TEXTE À LIRE –
════════════════
Jusques à quand ? La question ne manque pas de pertinence quand on sait par quelles voies tortueuses le RFC de Liège a dû cheminer avant de poser son sac à Ans où, en 2004, le bourgmestre Michel Daerden, flairant le coup fumant, l’a accueilli les bras ouverts.
« Je crois que, cette fois, on est dans le bon, rassure le président Jules Dethier qui a entre-temps rejoint ses compagnons d’odyssée. Nous avons pratiquement apuré toutes les dettes du passé et notre budget de 420.000 euros englobant la prise en charge de 450 jeunes sera aisément bouclé cette saison. Le club est prêt à effectuer le grand saut à l’étage supérieur. L’Union belge nous accordera, au niveau des infrastructures, une année de transition, le temps pour le nouveau stade de voir le jour à Alleur. »
Robert Waseige, qui dispense depuis peu ses conseils à Quaranta tout en haranguant de temps à autre ses troupes, respire un grand bol d’oxygène.
« J’aime le côté bucolique d’Ans. Ce retour à la nature a coïncidé avec le regain d’activité du club qui s’était fourvoyé en passant de l’autre côté de la Meuse pour établir un moment ses pénates à Seraing. Les dirigeants de l’époque avaient-ils oublié que les fans de Liège n’avaient jamais appris à nager ? Ici, on se sent chez nous, à deux pas de Rocourt. »
════════════════
EXTRAIT DES DONNÉES –

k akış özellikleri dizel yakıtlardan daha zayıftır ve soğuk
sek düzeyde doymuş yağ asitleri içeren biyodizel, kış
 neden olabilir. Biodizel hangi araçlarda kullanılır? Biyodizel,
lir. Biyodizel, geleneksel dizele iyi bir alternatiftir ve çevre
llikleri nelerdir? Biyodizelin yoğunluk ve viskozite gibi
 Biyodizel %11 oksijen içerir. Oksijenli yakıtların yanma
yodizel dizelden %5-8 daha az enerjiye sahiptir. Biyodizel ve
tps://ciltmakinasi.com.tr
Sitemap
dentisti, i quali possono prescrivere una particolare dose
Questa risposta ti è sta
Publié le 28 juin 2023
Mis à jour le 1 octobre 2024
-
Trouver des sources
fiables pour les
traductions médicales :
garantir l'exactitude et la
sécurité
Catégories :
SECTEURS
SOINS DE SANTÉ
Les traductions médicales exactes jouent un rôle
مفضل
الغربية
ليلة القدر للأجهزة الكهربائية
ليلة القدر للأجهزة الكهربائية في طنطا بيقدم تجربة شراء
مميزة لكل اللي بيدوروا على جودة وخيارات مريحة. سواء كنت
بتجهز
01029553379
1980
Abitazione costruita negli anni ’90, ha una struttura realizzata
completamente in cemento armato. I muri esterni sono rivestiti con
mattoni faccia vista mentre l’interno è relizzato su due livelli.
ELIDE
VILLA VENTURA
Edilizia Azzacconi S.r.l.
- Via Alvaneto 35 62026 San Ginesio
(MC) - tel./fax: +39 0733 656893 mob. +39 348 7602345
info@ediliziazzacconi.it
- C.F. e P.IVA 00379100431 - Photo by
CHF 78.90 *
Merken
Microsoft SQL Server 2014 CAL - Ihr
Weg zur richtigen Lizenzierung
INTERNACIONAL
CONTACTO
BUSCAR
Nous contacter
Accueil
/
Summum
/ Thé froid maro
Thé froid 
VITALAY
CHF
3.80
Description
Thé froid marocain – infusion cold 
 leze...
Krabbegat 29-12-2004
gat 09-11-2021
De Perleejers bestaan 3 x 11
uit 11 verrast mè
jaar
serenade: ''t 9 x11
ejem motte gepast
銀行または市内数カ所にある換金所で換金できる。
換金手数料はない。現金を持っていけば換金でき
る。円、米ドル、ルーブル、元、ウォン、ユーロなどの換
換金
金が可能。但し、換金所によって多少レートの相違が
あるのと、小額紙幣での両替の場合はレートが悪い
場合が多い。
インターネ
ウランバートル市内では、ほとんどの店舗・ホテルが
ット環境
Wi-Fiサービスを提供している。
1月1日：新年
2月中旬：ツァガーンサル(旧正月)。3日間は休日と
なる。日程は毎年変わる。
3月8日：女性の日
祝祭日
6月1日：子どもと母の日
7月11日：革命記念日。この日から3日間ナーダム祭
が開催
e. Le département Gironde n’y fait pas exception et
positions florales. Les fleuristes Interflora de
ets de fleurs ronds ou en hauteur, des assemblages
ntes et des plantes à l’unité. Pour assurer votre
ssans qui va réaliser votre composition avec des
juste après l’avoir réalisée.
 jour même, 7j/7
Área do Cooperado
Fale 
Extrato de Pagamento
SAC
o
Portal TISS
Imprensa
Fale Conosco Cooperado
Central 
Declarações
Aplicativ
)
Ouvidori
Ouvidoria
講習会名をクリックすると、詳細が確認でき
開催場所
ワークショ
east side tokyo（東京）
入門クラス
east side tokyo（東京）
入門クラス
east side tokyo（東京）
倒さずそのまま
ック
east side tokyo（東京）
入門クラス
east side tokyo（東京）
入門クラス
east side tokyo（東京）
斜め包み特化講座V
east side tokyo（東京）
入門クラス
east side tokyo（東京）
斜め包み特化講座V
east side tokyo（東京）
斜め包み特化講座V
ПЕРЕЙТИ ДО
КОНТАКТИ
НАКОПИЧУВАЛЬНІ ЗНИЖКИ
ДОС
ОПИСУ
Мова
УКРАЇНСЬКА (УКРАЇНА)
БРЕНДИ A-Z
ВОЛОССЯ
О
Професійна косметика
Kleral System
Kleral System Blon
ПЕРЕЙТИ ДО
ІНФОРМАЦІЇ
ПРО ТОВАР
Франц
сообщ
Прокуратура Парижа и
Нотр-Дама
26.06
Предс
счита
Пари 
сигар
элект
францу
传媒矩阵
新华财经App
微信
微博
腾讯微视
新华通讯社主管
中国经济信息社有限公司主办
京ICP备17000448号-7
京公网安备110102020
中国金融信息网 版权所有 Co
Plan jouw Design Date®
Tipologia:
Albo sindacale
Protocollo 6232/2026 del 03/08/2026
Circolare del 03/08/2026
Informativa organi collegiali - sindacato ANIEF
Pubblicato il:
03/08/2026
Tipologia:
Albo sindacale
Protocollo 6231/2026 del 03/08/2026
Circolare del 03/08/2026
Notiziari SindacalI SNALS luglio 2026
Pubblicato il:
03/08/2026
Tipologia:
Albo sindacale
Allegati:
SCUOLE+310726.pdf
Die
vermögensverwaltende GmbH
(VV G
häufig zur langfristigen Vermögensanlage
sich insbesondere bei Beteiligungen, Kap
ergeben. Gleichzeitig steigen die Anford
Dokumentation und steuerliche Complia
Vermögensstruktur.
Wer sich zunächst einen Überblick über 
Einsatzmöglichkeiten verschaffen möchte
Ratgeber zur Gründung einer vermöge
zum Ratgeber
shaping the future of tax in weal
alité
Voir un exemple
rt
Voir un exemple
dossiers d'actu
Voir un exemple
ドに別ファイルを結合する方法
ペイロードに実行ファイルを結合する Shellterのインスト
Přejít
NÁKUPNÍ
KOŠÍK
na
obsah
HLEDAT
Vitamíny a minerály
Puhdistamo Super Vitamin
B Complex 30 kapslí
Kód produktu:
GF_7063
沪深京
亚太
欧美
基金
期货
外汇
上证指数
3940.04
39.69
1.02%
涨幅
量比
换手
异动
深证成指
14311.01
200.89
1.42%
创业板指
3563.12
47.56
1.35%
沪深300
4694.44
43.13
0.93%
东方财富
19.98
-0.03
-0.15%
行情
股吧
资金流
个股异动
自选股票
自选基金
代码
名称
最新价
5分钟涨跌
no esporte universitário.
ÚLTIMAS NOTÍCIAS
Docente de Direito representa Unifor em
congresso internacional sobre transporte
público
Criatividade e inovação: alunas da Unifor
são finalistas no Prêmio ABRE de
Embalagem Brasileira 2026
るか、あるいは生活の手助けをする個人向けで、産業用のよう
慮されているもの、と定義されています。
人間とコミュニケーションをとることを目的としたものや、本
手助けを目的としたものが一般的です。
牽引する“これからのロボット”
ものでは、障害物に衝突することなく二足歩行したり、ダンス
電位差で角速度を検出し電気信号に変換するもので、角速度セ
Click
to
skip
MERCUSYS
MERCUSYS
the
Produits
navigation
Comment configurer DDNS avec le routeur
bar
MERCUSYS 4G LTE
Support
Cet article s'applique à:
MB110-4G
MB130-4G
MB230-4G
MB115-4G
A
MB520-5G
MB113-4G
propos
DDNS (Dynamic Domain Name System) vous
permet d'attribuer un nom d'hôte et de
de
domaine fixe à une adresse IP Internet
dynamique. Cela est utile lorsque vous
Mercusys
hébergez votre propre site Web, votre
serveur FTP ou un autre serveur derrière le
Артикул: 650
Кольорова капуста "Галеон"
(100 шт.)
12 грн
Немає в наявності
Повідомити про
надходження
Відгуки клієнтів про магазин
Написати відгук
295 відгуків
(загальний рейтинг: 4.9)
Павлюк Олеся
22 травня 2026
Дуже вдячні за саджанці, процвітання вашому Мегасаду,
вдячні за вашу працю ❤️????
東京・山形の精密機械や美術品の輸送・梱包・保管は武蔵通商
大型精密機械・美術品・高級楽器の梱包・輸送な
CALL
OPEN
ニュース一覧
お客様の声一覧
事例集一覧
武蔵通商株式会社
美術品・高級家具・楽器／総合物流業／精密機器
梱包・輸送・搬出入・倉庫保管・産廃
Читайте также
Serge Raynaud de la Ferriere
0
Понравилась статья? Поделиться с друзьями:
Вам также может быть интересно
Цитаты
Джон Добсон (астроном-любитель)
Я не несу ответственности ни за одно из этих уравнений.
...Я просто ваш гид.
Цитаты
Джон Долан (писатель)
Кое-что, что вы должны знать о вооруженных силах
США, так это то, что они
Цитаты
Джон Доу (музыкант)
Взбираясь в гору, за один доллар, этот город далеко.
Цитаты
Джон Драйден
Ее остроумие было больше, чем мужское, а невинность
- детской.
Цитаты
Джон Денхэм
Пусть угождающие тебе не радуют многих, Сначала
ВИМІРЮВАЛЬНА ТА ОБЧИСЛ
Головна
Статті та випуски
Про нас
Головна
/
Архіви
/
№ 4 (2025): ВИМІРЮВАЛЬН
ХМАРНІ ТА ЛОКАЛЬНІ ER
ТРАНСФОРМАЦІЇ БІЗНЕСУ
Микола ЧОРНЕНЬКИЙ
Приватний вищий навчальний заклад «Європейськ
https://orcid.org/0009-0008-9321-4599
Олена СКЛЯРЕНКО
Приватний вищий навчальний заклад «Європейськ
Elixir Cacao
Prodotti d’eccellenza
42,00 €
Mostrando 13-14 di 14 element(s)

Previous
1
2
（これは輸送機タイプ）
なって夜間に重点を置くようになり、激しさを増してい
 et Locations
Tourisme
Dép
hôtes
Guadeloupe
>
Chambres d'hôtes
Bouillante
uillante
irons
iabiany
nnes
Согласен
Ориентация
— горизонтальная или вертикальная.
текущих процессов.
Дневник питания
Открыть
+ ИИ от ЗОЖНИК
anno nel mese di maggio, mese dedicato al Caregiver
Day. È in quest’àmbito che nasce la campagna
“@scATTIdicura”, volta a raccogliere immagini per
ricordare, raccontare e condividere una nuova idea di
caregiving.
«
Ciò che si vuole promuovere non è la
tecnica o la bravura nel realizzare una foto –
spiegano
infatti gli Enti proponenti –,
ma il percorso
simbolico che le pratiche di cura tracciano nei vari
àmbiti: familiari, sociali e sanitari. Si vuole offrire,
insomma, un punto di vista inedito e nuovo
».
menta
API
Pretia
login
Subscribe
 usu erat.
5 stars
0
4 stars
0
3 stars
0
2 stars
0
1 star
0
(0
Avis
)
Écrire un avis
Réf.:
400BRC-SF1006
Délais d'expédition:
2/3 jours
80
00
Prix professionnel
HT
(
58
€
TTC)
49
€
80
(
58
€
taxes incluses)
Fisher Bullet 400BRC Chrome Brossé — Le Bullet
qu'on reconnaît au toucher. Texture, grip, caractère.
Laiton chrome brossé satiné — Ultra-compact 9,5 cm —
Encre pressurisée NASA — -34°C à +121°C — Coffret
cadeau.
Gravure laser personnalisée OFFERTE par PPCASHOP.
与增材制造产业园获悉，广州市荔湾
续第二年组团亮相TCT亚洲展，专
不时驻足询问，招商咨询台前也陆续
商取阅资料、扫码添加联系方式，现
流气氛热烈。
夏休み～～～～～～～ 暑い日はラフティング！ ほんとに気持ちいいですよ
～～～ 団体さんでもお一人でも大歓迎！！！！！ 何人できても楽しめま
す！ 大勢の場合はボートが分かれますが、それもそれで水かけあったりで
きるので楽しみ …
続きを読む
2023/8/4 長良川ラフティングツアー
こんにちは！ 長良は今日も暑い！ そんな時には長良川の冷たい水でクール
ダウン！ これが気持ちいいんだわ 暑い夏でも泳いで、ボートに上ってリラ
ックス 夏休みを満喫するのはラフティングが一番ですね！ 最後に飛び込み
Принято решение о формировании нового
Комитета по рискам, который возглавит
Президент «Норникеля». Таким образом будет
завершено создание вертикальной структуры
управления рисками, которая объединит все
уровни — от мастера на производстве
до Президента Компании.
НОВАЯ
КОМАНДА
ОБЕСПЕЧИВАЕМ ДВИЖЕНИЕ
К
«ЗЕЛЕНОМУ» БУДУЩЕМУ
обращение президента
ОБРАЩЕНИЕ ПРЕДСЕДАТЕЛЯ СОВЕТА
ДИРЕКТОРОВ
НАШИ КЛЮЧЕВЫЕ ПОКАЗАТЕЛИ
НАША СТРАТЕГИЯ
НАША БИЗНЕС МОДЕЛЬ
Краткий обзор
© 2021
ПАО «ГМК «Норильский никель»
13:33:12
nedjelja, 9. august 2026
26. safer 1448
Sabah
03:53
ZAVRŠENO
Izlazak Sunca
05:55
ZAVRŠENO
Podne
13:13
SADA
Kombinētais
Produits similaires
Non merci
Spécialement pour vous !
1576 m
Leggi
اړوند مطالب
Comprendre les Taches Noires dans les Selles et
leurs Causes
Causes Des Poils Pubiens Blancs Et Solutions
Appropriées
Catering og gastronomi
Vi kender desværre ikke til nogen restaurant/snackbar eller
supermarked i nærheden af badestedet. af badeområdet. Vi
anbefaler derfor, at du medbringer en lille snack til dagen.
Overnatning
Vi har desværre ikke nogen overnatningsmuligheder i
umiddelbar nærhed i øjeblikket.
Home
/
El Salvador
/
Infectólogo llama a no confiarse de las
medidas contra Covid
════════════════
CONSIGNES ET EXERCICES –
1. Pouvez-vous résumer plus brièvement le paragraphe de l'article sur le RFC de Liège qui commence par « Je crois que, cette fois », en gardant ses faits principaux ?
2. Comment modifieriez-vous le passage de l'article sur le RFC de Liège qui s'ouvre sur les mots contenant « Jusques à quand » et se termine par « les bras ouverts. », en remplaçant « les bras ouverts » par « à bras ouverts » ?
3. Pouvez-vous écrire la suite de l'article sur le RFC de Liège, à partir de sa dernière phrase ?
Les données ne sont d'aucune utilité pour ces exercices.

CORRIGÉ PAR EXERCICE –
1. Selon le président Jules Dethier, qui a rejoint ses compagnons d'odyssée, le club est enfin sur la bonne voie. Les dettes du passé sont presque toutes apurées. Le budget de 420.000 euros, qui couvre la prise en charge de 450 jeunes, sera facilement bouclé cette saison. Le club est prêt à monter à l'étage supérieur. Pour les infrastructures, l'Union belge lui accordera une année de transition, le temps que le nouveau stade voie le jour à Alleur.

2.
Jusques à quand ? La question ne manque pas de pertinence quand on sait par quelles voies tortueuses le RFC de Liège a dû cheminer avant de poser son sac à Ans où, en 2004, le bourgmestre Michel Daerden, flairant le coup fumant, l’a accueilli à bras ouverts.

3.
Flash-back. Le 26 mars 1994, le RC Liégeois disputait à domicile, face au CS Bruges, le dernier match de son histoire. Déclassé pour des raisons de sécurité, le stade vélodrome, qui avait été inauguré en 1921 fermait définitivement ses portes.
« C’est alors qu’a débuté la longue traversée du désert, commente Quaranta. Tel un peuple sans terre, Liège a erré à l’aveugle. En même temps que Waseige, il retrouve aujourd’hui Moïse. Avec, pour seul témoin de cet interminable calvaire et des innombrables tempêtes de sable, Willy Robin qui, en 34 ans, n’a jamais quitté son banc. C’est la raison pour laquelle nous l’avons baptisé, avec mes joueurs, le maître touareg. »
Et les souvenirs de s’enchaîner, avec l’exil à Eupen et, humiliation suprême, le chant du cygne à Sclessin. De cet âge d’or, il ne reste plus rien, ou presque. Les anciens présidents, Edgard Hollange, Yvan Pâque et André Marchandise sont tous rentiers. Pierre Delahaye, le bras armé de la direction, a pris la tangente menant à Sclessin avant d’assurer sa reconversion dans les sphères du tennis.
Luc Boirs, dont la limousine arborait le sigle du RFL sur sa plaque d’immatriculation, est passé dans le camp rouge et blanc en qualité d’attaché de presse. Mais les anciens joueurs de Waseige, eux, ont, à l’image du coach qu’ils vénéraient, embrassé la fonction d’entraîneur tels les François, de Sart, Wégria, Habrant, Thans, Ernès, Drouguet et, bien sûr, Quaranta qui, avant de rebondir à Ans, vécut la chute aux enfers, le déménagement à Buraufosse, la fusion avec Tilleur et la naissance du RTFCL.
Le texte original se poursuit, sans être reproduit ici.